**WORK TO DO:**
1: For the article on Ramona Vijeyarasa's work below, decide whether each statement agrees with it: (a) Vijeyarasa came to UTS in 2017 as a Chancellor's post-doctoral research fellow; (b) her seven criteria for gender-responsive lawmaking draw on 37 general recommendations from the UN's Committee on the Elimination of Discrimination against Women; (c) before joining UTS, she spent most of her career as a government prosecutor. Give yes or no for each, quoting the deciding words of the article.
2: Carry on the article on Ramona Vijeyarasa's work below, starting right after its final sentence.

The perception is that justice is blind and the law applies equally to everyone, but according to University of Technology Sydney (UTS) Associate Professor Ramona Vijeyarasa, a lot of discrimination that women face is embedded in the law.
That might be in the form of a law that benefits two-parent households over single-parent households, which tend to be single mothers. Or a law that embeds inequality such as paid parental leave schemes that define mothers as the primary carer, which makes it harder for parents in same-sex or different-sex couples to equally share care.
“During my time as an international human rights lawyer, I met many women from all regions of the world and learned that whether you’re a Brazilian woman living in a slum, a farmer in Liberia or you live in the floating villages of Cambodia, the law rarely works the way it’s meant to,” Vijeyarasa says.
“A major part of the problem is that we either unintentionally embed discrimination in our laws, or we fail to see how laws can be better used to advance the interests of a greater diversity of women.”
Determined to address these flaws, Vijeyarasa made it her mission to provide the legal system with tools it can use to deliver better outcomes for women – and progress the global fight for women’s rights in the process.

Vijeyarasa joined UTS as a Chancellor’s post-doctoral research fellow in 2017 after a long career as a women’s rights advocate with local and international nongovernmental organisations (NGOs). She has been a passionate advocate for gender equality and human rights her whole life, and over the course of her career she has lent her expertise and experience to efforts that address these issues.
Soon after joining the university, Vijeyarasa began researching the impact female heads of state make on women’s lives through the law, which helped her develop seven criteria for gender-responsive lawmaking (see below). These criteria are based on the 37 general recommendations developed by the UN’s Committee on the Elimination of Discrimination against Women (CEDAW).
This work pointed to the potential power of an index that can assess whether legislation meets international standards. She knew any index would also need to benchmark and compare laws across jurisdictions and subject matter.
“I wanted a tool to allow me to systematically go through legislation and not just say, ‘OK, this law exists’, but to understand is it a good law,” Vijeyarasa says.
“It’s one thing to have a law, but it’s another thing to have a law that has the prospect of making women’s lives better.”

[Dataset rows]
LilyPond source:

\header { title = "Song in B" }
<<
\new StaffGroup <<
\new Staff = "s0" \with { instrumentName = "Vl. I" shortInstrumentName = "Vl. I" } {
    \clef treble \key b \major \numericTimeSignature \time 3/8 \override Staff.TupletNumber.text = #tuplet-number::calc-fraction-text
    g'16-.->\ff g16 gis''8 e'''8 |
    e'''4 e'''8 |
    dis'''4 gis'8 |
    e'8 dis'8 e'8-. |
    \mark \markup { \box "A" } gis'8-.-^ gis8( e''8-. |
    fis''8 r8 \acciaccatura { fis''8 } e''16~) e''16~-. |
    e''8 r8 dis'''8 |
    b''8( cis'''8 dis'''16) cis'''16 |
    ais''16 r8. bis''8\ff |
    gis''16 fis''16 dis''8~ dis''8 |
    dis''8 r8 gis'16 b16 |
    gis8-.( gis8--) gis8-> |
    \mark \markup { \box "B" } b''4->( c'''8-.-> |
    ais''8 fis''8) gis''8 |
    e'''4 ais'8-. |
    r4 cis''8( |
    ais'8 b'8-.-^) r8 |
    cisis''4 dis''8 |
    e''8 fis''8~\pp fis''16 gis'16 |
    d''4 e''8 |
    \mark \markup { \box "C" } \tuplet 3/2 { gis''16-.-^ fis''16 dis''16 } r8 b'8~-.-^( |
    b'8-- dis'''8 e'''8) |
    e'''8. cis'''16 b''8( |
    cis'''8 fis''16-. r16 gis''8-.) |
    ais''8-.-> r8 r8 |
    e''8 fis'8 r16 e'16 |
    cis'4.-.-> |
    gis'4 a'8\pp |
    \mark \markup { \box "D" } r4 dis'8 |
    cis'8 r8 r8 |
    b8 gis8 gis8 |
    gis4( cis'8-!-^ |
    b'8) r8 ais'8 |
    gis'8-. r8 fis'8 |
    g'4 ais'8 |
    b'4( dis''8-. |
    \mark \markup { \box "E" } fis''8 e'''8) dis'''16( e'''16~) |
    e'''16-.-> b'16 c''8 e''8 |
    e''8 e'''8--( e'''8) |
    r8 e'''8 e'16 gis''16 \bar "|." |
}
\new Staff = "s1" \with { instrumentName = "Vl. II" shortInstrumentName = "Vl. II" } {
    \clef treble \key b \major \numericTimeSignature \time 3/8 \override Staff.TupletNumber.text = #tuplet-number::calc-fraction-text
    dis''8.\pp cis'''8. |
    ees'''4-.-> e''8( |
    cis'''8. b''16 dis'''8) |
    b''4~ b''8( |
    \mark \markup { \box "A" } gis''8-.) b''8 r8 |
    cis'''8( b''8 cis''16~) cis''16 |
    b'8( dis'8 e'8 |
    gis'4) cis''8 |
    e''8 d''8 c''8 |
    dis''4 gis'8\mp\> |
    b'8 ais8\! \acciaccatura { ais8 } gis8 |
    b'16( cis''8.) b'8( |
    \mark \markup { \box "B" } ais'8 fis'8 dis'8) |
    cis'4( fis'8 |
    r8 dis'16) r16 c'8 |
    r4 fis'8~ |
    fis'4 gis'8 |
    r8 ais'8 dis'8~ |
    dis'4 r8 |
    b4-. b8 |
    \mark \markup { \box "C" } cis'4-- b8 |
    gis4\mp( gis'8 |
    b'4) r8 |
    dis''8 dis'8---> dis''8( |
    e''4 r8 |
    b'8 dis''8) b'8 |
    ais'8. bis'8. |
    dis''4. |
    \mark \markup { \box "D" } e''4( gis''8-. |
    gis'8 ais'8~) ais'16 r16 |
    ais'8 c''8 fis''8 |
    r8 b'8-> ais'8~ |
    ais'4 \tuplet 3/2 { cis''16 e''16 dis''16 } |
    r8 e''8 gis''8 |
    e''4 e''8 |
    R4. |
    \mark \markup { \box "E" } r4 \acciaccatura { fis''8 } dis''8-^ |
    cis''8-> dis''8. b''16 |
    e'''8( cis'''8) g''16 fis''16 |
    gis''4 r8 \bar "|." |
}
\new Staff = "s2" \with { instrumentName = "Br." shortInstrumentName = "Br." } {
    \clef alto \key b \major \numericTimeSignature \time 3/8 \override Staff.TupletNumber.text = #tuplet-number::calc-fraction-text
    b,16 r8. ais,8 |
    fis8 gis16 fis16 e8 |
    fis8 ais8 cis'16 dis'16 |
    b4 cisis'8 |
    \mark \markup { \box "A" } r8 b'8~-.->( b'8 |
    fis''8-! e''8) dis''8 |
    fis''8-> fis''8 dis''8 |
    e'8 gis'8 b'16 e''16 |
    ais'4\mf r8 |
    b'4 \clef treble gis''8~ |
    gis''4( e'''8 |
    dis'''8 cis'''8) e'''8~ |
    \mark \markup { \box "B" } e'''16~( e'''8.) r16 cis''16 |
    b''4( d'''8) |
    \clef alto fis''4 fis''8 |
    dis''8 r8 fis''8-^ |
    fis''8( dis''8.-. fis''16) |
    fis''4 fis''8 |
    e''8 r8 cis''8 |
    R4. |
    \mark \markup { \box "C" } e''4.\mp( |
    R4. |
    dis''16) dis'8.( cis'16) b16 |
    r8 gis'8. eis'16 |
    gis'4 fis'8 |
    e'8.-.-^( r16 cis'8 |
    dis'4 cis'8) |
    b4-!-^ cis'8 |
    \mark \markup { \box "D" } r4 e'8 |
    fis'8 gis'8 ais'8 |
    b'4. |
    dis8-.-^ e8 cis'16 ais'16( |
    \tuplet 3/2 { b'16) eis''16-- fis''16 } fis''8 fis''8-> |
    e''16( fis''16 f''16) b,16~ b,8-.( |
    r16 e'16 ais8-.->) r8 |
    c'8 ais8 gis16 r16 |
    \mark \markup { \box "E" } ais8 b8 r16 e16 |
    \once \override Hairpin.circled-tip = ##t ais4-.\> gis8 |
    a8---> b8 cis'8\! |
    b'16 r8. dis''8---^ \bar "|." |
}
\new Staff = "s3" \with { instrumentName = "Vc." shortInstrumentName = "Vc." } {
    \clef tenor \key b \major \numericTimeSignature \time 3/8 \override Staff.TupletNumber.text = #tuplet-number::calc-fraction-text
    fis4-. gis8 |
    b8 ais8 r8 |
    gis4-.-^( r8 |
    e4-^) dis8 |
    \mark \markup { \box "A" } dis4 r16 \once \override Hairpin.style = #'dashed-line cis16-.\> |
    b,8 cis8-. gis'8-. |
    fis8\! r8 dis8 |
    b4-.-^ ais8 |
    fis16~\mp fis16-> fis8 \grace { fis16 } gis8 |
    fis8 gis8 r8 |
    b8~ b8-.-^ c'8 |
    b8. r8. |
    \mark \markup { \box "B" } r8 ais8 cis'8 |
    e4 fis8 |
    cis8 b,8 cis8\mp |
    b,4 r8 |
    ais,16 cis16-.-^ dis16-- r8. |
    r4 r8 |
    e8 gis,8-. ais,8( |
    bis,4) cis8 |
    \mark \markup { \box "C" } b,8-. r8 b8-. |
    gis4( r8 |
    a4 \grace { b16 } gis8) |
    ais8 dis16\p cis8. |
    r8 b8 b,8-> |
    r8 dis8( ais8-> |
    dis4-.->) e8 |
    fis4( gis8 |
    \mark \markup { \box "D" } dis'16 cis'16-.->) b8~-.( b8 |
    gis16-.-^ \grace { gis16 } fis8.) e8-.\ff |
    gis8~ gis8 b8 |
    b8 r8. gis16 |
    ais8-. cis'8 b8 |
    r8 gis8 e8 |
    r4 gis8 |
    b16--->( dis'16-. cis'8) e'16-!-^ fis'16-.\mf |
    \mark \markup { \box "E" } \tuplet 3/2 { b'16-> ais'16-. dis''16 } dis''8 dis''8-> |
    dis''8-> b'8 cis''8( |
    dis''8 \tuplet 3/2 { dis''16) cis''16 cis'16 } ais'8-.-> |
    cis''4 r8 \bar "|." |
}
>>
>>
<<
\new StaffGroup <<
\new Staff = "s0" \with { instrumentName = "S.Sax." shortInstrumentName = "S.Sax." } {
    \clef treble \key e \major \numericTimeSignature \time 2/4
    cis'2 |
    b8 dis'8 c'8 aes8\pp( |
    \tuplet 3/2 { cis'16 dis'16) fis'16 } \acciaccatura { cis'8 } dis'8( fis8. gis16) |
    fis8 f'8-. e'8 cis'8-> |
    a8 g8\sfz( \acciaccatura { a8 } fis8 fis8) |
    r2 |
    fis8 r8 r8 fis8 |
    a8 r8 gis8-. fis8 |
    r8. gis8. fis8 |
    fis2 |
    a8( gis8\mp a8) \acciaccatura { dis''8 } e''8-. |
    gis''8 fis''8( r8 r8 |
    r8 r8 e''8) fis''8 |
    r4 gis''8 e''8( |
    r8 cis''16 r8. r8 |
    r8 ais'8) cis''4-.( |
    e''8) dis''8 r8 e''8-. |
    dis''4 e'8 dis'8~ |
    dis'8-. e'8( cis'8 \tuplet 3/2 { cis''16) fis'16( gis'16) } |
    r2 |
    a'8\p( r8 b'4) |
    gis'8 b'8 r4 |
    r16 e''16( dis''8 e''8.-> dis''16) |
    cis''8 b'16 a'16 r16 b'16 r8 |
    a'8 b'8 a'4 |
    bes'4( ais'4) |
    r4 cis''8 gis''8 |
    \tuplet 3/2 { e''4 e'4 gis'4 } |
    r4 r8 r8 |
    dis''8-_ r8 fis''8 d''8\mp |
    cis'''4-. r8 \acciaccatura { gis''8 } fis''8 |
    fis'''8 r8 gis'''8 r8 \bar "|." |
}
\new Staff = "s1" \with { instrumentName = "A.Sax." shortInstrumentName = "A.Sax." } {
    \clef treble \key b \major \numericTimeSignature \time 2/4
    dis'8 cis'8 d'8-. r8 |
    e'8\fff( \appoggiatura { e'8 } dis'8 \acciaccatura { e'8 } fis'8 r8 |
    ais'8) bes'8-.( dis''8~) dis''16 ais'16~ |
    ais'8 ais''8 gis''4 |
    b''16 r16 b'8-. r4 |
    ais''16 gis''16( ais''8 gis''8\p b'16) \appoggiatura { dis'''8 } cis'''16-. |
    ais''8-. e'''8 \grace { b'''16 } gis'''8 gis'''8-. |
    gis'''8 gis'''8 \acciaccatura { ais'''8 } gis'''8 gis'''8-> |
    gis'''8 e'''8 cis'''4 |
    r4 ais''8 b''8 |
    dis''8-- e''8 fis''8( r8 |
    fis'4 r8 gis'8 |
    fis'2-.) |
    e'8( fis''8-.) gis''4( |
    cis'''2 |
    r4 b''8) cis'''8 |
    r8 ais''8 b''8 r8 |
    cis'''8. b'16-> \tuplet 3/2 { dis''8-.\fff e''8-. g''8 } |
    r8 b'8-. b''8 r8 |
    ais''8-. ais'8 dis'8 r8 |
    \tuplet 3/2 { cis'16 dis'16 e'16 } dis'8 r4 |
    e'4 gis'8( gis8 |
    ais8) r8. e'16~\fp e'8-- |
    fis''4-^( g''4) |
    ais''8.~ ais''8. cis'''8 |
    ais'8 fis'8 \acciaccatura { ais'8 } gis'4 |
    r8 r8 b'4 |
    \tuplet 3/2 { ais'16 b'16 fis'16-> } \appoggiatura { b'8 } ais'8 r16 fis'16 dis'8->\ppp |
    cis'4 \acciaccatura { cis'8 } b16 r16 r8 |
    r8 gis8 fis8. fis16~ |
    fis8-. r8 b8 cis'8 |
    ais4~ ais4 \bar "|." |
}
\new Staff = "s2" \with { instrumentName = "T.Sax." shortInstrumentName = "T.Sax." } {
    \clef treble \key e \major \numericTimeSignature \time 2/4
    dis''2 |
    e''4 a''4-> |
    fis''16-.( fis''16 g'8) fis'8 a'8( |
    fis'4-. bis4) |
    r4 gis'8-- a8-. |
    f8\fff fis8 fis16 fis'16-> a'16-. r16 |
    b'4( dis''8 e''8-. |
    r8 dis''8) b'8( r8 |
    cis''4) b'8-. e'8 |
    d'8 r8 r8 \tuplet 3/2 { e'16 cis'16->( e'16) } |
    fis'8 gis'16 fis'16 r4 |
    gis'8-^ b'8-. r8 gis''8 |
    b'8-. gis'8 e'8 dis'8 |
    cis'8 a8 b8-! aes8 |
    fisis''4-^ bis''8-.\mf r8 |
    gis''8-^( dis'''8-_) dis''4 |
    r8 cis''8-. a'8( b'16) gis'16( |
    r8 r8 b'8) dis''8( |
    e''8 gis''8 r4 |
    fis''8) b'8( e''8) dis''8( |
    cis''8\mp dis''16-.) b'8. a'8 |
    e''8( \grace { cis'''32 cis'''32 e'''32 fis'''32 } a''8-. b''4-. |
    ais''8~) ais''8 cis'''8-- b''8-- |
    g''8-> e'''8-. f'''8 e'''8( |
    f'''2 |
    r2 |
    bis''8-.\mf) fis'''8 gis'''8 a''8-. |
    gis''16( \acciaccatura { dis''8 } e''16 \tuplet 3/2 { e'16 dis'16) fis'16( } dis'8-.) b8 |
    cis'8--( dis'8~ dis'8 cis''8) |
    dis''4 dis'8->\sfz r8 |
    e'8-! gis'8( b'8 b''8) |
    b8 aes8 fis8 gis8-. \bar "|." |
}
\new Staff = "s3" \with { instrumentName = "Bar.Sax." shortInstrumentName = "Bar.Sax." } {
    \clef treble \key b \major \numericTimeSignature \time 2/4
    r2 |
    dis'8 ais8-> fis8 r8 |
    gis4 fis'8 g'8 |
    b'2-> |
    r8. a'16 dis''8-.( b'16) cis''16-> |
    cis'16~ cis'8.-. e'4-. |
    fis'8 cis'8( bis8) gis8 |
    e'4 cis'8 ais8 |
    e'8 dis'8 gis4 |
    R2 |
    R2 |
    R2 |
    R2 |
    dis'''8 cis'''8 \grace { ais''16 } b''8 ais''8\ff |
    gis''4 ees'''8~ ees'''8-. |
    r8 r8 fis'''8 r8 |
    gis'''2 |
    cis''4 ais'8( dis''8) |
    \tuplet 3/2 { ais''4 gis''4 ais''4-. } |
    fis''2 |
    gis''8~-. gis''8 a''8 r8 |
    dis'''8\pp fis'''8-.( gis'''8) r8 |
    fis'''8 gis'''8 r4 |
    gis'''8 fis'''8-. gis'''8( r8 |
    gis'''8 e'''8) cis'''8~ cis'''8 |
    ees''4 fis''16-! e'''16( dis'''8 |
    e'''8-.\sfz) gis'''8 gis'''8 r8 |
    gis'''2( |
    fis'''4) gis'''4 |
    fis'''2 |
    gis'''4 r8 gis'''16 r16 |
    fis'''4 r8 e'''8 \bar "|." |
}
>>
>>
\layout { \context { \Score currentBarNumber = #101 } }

**RESPONSES IN ORDER:**
1:
(a) Yes: "Vijeyarasa joined UTS as a Chancellor’s post-doctoral research fellow in 2017"
(b) Yes: "These criteria are based on the 37 general recommendations developed by the UN’s Committee on the Elimination of Discrimination against Women (CEDAW)."
(c) No: "after a long career as a women’s rights advocate with local and international nongovernmental organisations (NGOs)"

2:
What makes a law good for women - 7 criteria
- Does the law guarantee access to non-discriminatory and accessible, affordable, acceptable services?
- Does the law guarantee access to information and education, or provision of information and education on the issue?
- Does the law guarantee non-coerced and informed decision-making, and protect confidentiality?
- Does the law promote equal relations between men and women?
- Does the law protect women from situations of vulnerability linked to their gender?
- Does the law guarantee accessible and effective remedies?
- Does the law promote the comprehensive monitoring of the situation of women?
Setting global benchmarks
This idea grew into the Gender Legislative Index, a tool that can be used to benchmark laws for how well they contribute to gender equality.
“I wanted to create an index that would help activists on the ground push for reforms to laws in ways that address inequality suffered by women,” she says.
“I needed it to be not just a methodologically sound piece of research, but also a database that was user-friendly and, frankly, appealing.”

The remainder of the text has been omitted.